April 5, 2013
NASA Celebrates 40th Anniversary Of Pioneer 11
[ Watch the Video: Pioneer 11 Animation and Archive Footage ]
Michael Harper for redOrbit.com — Your Universe OnlineNASA is celebrating the 40th birthday of the Pioneer 11 spacecraft. For the past four decades, Pioneer has been hurtling through space, capturing satellite images of the planets Jupiter and Saturn. As its predecessor, Pioneer 10 had launched just over a year before and was the first spacecraft to not only leave the inner Solar System, but make the trip to Jupiter as well.
Pioneer 11, launched on April 5, 1973, surpassed its predecessor's achievements before it was ultimately lost in 1995.
According to a NASA tribute, the Pioneer 11 was originally intended only as a backup spacecraft for the Pioneer 10. The only difference between the two crafts was the addition of a Flux-Gate Magnetometer.

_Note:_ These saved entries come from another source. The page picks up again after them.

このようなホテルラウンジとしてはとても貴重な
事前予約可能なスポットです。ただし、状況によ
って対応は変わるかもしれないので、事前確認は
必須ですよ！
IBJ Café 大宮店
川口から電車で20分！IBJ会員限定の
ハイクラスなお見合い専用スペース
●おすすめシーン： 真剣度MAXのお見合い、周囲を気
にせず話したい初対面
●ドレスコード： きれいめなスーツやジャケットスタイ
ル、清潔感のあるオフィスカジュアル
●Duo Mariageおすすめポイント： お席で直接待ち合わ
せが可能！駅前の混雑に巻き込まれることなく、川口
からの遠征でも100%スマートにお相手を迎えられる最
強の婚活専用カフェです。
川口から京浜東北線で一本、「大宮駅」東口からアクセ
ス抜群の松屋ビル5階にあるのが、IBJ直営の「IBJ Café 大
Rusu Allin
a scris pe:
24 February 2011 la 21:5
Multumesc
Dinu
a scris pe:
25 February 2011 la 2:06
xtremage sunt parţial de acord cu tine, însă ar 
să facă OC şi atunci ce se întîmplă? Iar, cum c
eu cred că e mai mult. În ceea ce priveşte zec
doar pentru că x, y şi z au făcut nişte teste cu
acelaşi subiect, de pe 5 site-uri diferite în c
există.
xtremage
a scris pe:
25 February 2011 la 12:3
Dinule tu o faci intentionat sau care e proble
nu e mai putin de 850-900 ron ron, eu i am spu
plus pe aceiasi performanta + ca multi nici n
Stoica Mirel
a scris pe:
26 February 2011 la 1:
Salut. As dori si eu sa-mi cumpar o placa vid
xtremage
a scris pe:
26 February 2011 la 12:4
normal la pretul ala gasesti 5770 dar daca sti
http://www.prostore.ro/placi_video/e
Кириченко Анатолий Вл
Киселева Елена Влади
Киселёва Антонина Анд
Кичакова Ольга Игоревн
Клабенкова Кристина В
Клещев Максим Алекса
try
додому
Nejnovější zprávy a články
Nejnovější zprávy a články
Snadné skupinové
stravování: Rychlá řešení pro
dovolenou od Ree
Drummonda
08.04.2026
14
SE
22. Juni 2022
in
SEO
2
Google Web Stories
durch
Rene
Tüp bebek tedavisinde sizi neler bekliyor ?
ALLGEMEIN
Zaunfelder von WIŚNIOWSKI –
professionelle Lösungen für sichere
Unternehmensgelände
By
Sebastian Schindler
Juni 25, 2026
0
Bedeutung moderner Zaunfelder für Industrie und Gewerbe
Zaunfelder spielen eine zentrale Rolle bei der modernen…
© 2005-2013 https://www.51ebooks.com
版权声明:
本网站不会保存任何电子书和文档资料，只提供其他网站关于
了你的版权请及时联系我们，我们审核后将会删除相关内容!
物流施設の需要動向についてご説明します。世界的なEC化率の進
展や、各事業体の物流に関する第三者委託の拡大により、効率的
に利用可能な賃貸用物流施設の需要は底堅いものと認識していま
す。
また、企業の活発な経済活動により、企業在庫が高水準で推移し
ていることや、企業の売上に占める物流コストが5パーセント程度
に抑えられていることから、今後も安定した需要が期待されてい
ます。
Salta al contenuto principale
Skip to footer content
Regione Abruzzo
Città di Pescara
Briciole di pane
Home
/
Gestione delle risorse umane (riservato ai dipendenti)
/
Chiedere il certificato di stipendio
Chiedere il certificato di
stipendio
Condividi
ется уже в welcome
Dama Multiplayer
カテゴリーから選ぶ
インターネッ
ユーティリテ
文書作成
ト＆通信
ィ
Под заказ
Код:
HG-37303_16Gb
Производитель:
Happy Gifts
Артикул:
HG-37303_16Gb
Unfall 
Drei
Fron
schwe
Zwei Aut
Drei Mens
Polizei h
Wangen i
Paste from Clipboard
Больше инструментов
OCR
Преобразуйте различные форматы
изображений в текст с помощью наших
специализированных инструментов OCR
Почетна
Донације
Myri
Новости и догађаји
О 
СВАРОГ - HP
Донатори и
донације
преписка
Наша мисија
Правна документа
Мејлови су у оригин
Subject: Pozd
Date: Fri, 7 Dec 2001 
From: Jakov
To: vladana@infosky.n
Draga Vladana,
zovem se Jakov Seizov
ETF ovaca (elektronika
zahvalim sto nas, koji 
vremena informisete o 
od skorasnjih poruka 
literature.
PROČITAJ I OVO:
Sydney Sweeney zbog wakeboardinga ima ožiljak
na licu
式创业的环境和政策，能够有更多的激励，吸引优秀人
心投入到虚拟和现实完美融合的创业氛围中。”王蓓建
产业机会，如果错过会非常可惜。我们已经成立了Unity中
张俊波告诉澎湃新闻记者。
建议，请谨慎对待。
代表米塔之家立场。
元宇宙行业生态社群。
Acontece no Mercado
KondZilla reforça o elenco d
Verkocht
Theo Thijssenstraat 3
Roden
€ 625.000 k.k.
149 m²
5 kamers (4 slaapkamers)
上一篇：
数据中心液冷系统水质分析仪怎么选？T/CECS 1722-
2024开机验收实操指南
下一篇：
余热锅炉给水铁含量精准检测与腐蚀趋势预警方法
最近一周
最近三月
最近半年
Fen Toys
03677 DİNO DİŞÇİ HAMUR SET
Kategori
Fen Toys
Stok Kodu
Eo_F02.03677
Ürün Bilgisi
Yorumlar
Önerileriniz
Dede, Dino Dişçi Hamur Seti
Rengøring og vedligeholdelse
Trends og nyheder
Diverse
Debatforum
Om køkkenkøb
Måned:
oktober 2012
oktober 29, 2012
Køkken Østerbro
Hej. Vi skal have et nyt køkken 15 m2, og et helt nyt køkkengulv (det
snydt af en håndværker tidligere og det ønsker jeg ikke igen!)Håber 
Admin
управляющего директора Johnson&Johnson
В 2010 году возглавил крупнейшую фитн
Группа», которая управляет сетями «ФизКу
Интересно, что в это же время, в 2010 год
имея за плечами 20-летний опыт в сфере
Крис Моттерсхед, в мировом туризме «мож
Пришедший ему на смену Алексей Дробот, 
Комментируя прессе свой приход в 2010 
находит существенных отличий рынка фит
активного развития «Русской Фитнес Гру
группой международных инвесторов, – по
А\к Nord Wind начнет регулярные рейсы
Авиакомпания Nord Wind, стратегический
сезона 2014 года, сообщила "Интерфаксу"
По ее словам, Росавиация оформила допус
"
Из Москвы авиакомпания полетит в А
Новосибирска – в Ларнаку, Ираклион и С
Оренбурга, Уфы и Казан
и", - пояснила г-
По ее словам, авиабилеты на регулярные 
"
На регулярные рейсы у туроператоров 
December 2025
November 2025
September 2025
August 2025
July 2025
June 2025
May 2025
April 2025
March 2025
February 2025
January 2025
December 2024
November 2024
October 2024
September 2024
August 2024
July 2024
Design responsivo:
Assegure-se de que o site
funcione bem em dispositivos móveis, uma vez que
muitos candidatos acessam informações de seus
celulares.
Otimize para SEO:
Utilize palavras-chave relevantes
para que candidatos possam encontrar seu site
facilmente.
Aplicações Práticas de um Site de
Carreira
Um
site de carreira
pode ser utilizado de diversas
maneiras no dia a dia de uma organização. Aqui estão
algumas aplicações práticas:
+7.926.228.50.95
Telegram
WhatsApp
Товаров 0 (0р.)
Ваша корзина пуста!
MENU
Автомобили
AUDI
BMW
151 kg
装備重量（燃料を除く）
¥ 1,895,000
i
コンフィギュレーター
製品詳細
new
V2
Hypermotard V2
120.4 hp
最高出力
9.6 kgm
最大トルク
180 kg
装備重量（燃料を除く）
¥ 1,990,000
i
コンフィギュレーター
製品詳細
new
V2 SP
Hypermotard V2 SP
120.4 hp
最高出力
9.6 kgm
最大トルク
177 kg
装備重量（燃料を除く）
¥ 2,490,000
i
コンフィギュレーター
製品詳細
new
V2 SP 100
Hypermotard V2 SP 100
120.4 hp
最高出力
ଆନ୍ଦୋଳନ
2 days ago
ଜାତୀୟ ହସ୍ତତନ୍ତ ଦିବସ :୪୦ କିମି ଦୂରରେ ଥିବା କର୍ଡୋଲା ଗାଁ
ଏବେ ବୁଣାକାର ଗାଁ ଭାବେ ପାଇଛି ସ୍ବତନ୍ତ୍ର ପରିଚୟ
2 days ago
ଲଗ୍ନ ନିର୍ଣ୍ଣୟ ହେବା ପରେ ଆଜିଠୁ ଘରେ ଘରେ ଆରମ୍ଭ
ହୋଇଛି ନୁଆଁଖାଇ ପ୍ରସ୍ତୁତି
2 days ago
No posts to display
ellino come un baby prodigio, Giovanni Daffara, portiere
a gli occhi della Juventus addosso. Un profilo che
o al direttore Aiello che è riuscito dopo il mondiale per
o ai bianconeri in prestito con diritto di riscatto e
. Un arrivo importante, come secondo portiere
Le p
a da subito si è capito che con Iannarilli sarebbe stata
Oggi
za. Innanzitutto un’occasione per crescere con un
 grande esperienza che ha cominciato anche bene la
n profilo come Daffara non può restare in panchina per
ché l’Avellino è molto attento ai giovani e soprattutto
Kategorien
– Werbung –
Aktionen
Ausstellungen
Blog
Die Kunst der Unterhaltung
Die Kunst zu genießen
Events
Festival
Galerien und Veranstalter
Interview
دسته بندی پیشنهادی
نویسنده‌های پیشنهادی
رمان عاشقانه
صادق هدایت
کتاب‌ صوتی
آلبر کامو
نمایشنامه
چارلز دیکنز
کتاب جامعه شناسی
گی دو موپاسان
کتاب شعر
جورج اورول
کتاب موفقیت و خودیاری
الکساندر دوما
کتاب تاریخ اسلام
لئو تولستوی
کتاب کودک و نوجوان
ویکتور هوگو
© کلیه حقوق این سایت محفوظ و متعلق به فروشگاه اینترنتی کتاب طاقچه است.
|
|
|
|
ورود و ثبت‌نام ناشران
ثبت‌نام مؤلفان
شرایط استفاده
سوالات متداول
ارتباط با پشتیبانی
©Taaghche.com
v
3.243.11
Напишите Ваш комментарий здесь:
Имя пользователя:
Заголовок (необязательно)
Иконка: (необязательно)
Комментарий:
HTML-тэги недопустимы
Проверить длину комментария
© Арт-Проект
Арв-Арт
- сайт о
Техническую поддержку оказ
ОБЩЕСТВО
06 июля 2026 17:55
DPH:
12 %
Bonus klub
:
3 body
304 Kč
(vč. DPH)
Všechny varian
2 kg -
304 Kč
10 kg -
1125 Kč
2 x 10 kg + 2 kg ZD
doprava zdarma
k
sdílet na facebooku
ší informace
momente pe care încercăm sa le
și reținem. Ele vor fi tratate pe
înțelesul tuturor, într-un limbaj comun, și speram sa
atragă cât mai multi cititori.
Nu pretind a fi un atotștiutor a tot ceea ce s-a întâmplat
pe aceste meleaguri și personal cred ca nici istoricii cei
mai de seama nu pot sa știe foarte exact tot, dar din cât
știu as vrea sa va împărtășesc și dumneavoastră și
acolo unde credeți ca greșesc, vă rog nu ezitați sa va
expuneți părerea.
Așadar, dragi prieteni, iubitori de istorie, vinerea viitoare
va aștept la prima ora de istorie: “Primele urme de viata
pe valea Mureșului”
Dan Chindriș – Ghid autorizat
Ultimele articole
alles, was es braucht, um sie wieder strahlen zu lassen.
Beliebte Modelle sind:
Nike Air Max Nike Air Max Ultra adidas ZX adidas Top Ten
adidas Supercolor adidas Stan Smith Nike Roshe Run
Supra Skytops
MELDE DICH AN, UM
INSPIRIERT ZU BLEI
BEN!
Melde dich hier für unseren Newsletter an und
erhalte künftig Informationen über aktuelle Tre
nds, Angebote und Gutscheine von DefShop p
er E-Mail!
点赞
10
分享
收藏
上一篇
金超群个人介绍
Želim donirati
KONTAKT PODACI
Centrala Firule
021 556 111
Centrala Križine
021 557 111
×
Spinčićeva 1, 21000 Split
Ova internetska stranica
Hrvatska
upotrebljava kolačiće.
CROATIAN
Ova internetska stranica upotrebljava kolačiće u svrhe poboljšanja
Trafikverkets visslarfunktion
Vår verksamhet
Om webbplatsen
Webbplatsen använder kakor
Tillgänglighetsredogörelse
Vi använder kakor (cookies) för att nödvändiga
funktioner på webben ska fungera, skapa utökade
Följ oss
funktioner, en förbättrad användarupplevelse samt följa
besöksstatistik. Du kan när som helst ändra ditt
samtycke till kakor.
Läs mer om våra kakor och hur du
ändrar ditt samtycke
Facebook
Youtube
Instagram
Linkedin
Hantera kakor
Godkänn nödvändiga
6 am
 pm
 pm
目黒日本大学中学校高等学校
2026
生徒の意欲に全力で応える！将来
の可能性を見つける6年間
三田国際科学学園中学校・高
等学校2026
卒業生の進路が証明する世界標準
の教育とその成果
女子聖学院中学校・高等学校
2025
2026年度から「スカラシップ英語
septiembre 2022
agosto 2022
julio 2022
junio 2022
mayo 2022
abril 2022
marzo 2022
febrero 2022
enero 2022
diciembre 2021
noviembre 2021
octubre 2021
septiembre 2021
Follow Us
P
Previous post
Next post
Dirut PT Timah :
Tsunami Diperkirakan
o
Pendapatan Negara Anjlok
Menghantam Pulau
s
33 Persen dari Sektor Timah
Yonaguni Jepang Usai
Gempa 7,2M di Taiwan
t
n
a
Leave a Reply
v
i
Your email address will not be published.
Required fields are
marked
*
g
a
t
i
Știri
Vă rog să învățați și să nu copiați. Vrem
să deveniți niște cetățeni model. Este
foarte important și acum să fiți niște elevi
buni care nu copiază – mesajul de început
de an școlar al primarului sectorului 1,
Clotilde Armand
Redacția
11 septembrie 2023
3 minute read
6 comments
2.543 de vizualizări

Following a successful fly-by of Jupiter by Pioneer 10, Pioneer 11 was rerouted mid-flight to expand on its predecessor's mission. Using Jupiter´s gravitational pull as a sling shot, the astronomers at NASA´s Ames Research Center in California directed Pioneer 11 towards Saturn.
The NASA tribute also remembers the discussion carried on internally about the path of Pioneer 11. The Ames team wanted to send it much closer to Jupiter than the 10 had gotten. Though this decision was opposed by several team members on the Pioneer 11 team, it ultimately did pass just 26,097 miles above Jupiter´s atmosphere, nearly 5 times closer than its predecessor, Pioneer 10, which passed by at about 124,000 miles.
As Pioneer 11 passed by Jupiter, it was able to photograph the poles and capture some very detailed shots of the famous Red Spot.
Still reeling from the debate about which path Pioneer 11 would take past Jupiter, the Ames astronomers again began to discuss which path the spacecraft would take on its voyage to Saturn. NASA's Voyager 1 and 2 missions were launched two years prior to Pioneer 11´s arrival at Saturn and were already heading towards the asteroid belt. As the Voyager duo cost much more than the Pioneer´s relatively simple makeup, some members of the team wanted to use 11 as a sort of a crash test dummy to ensure Voyager 1 wouldn´t be destroyed on its way to Saturn.
At the time, astronomers thought Saturn´s rings were filled with hazardous debris and materials, and wanted 11 to pass through first to test out the waters. Already having a successful mission under their belt, the Pioneer 11 team chose to direct the craft through Saturn´s inner rings. The Voyager team disagreed with this call and wanted to see Pioneer 11 pass through the outer rings on the same trajectory Voyager 1 would soon follow.
NASA headquarters finally sided with the Voyager team and told the Pioneer crew to pass their craft through the outer “E” ring of Saturn.
“It was a controversial decision at the time,” remembers Pioneer´s last project manager, Larry Lasher in the tribute to the spacecraft on NASA.
“But with the brave path it forged, Pioneer 11 was proud to contribute to the success of Voyager 2 in its completion of the “Grand Tour,” and the exploration of two of the outermost planets in our Solar System.”
Pioneer 11 had only been projected to be in service for 21 months. Yet, NASA was able to continue receiving data from the spacecraft long after its retirement. In fact, it didn´t reach Saturn until eight months after its original deadline. By this time, the Voyager 2 had already surpassed it.
The Pioneer mission finally ended in 1995 when NASA received their last transmission from the spacecraft.